Results of mediation models predicting social problems (3 year CBCL Social Problems score) while including age (2-year follow-up), sex, and site as covariates. More detailed results are provided in Supplementary Table S5. PLE, psychotic-like experiences.

Figure 2. Long description
The diagram consists of three stacked panels representing mediation models for Depression, Anxiety, and P L E Distress. Each panel follows a structure where a Year 1 predictor on the left connects via arrows to four mediators in the center, which then connect to Social Problems Year 3 on the right.

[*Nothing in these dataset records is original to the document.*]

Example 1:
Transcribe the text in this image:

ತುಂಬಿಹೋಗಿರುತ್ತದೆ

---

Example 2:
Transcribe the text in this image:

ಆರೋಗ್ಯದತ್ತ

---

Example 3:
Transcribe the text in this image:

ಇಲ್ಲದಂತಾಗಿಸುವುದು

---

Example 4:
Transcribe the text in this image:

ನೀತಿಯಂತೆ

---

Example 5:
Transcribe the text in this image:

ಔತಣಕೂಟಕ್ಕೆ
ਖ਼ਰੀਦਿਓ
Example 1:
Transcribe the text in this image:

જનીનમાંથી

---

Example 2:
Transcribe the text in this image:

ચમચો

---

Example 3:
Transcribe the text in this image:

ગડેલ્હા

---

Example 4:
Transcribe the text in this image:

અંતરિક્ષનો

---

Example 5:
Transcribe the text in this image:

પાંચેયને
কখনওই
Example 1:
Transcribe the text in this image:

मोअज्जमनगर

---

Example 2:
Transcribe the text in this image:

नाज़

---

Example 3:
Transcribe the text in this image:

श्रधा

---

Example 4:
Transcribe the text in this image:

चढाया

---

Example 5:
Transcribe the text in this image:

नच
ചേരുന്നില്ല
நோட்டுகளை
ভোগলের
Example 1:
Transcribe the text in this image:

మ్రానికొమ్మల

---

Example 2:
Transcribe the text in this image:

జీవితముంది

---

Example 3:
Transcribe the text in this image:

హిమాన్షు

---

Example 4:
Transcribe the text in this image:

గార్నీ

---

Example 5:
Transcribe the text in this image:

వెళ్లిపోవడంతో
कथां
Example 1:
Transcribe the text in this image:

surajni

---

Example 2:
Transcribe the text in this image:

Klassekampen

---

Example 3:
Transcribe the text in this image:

Top Panel: Depression Year 1.
* Mediators from top to bottom: Sleep Quality Year 2, Physical Activity Year 2, Diet Year 1, and Weekend Screen Time Year 2.
* Sleep Quality shows the highest mediation strength at 19.9 percent.

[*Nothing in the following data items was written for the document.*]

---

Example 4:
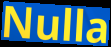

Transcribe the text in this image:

Nulla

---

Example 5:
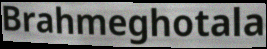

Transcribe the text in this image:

Brahmeghotala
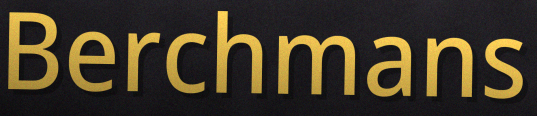
Berchmans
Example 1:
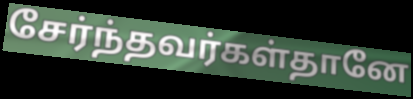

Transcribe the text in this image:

சேர்ந்தவர்கள்தானே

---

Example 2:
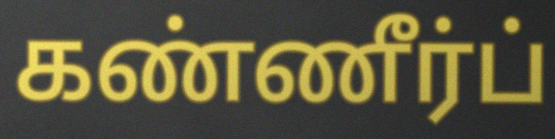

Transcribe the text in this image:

கண்ணீர்ப்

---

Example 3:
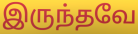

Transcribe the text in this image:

இருந்தவே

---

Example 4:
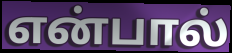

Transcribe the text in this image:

என்பால்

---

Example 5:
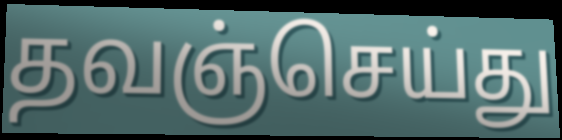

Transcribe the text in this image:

தவஞ்செய்து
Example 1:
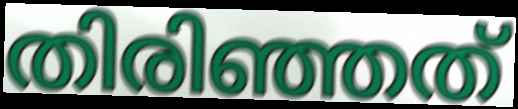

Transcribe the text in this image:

തിരിഞ്ഞത്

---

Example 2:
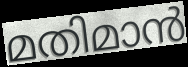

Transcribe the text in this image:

മതിമാൻ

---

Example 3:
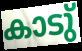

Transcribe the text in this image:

കാടു്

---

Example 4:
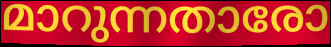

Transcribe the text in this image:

മാറുന്നതാരോ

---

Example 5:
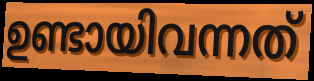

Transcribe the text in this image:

ഉണ്ടായിവന്നത്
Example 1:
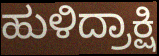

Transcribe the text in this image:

ಹುಳಿದ್ರಾಕ್ಷಿ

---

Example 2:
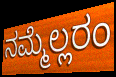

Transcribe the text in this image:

ನಮ್ಮೆಲ್ಲರಂ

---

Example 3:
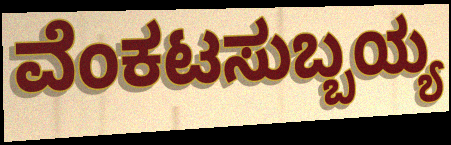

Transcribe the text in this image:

ವೆಂಕಟಸುಬ್ಬಯ್ಯ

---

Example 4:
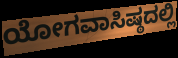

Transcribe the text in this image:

ಯೋಗವಾಸಿಷ್ಠದಲ್ಲಿ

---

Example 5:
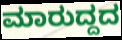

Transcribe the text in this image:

ಮಾರುದ್ದದ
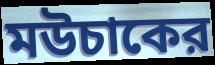
মউচাকের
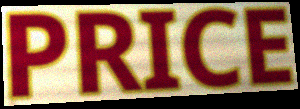
PRICE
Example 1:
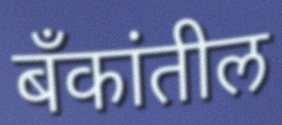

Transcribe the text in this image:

बॅंकांतील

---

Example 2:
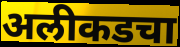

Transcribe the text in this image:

अलीकडचा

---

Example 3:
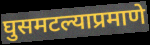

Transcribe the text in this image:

घुसमटल्याप्रमाणे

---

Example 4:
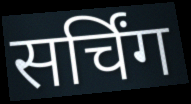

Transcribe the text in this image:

* Total Effect: .3470. Direct Effect: .2732. Sum of Indirect Effects: .0738.
Middle Panel: Anxiety Year 1.
* Mediators from top to bottom: Sleep Quality Year 2, Diet Year 1, Physical Activity Year 2, and Weekend Screen Time Year 2.

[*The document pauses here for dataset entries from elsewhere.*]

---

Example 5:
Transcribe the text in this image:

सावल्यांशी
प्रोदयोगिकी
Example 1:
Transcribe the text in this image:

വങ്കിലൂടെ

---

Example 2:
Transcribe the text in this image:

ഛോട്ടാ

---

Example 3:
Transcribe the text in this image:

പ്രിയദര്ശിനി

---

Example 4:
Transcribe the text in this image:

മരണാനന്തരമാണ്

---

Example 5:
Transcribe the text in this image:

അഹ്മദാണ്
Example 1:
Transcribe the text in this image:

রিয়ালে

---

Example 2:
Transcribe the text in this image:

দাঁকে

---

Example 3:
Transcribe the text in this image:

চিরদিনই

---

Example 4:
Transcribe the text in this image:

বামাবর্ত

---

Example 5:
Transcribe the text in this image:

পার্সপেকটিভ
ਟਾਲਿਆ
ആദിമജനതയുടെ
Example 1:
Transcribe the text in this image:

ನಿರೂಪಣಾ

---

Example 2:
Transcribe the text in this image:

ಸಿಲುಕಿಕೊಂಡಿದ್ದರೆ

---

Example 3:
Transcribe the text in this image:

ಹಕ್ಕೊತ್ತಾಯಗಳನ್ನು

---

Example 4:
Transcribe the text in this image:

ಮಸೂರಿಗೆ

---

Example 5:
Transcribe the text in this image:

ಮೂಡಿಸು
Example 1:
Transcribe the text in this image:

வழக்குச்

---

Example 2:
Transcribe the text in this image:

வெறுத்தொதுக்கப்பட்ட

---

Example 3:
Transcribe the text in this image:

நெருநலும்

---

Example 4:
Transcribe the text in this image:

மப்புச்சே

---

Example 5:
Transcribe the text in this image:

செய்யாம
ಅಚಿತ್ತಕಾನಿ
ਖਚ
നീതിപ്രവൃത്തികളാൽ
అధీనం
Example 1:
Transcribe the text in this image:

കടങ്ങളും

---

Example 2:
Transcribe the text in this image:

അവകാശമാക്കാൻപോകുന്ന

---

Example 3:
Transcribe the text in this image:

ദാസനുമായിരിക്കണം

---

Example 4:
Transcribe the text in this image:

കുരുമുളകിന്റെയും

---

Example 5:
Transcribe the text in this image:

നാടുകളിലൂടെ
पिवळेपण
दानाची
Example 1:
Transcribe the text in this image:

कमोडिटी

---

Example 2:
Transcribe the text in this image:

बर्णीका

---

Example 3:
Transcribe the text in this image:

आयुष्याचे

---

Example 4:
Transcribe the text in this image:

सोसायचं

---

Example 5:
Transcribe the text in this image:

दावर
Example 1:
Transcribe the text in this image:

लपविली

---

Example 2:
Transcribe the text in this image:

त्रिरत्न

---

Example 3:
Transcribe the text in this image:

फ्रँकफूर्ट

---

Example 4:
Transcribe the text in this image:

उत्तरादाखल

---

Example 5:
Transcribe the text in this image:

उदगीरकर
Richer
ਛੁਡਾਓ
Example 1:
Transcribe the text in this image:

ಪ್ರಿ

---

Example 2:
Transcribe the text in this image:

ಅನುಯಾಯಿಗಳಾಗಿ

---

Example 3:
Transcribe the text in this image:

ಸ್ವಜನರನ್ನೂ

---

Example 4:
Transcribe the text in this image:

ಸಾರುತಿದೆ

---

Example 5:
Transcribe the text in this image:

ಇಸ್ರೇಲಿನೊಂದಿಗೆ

* Sleep Quality shows the highest mediation strength at 19.6 percent.
* Total Effect: .3213. Direct Effect: .2532. Sum of Indirect Effects: .0681.
Bottom Panel: P L E Distress Year 1.
* Mediators from top to bottom: Sleep Quality Year 2, Physical Activity Year 2, Weekend Screen Time Year 2, and Diet Year 1.
* Sleep Quality shows the highest mediation strength at 23.3 percent.
* Total Effect: .0808. Direct Effect: .0592. Sum of Indirect Effects: .0216.
Statistical notes: Asterisks indicate p < .05. Values on arrows represent path coefficients and standard errors. Vertical blue arrows on the left of each panel indicate Mediation Strength percentage increasing from bottom to top.
Including cognition as a covariate did not appreciably alter the results of mediation models with social functioning as the outcome (Supplementary Figure S4 and Supplementary Table S6). When weekday screen time was used instead of weekend screen time, the mediating effects of screen time became consistently smaller and nonsignificant for all psychopathological domains tested (Supplementary Figure S5 and Supplementary Table S7).
Environmental moderation effects
Supplementary Table S8 depicts how environmental factors moderate associations between lifestyle mediators with academic functioning, as well as moderator effects on percent mediation. The effects of significant moderators on mediation effects are further illustrated in Table 2. Specifically, as financial adversity increased, the mediating role of sleep quality and/or weekend screen time (reverse-scored) on associations between mental health and academic functioning decreased (Table 2).
Changes in %mediation dependent on moderator level for significant moderators for models predicting academic functioning between years 2 and 3

Table 2. Long description
The table is organized into four main sections based on the predictor: Depression, Anxiety, P L E distress, and Total problems. For all models, the moderator is Family financial adversity, evaluated at three levels: Mean minus 1 S D, Mean, and Mean plus 1 S D.
1. Depression section:
- Sleep quality mediator: Indirect effect decreases from minus .0138 to minus .0076 as adversity increases; percentage mediation drops from 20.2 percent to 11.1 percent.
- Weekend screen time mediator: Indirect effect decreases from minus .0045 to minus .0027; percentage mediation drops from 6.6 percent to 4.0 percent.
2. Anxiety section:
- Sleep quality mediator: Indirect effect decreases from minus .0153 to minus .0102; percentage mediation drops from 38.0 percent to 25.4 percent.
- Weekend screen time mediator: Indirect effect decreases from minus .0021 to minus .0013; percentage mediation drops from 5.2 percent to 3.2 percent.
3. P L E distress section:
- Sleep quality mediator: Indirect effect decreases from minus .0032 to minus .0022; percentage mediation drops from 8.6 percent to 5.9 percent.
- Weekend screen time mediator: Indirect effect decreases from minus .0023 to minus .0015; percentage mediation drops from 6.2 percent to 4.0 percent.
4. Total problems section:
- Weekend screen time mediator: Indirect effect decreases from minus .0027 to minus .0016; percentage mediation drops from 4.0 percent to 2.3 percent.
Note: All indirect effects include 95 percent confidence intervals in parentheses. Mediation effects for Mean minus 1 S D were calculated at zero when the value was less than zero.
Note: See Table 1 for the mean (SD) of moderator variables.
a Because mean − 1 SD < 0, mediation effects at this level were calculated when the moderator = 0.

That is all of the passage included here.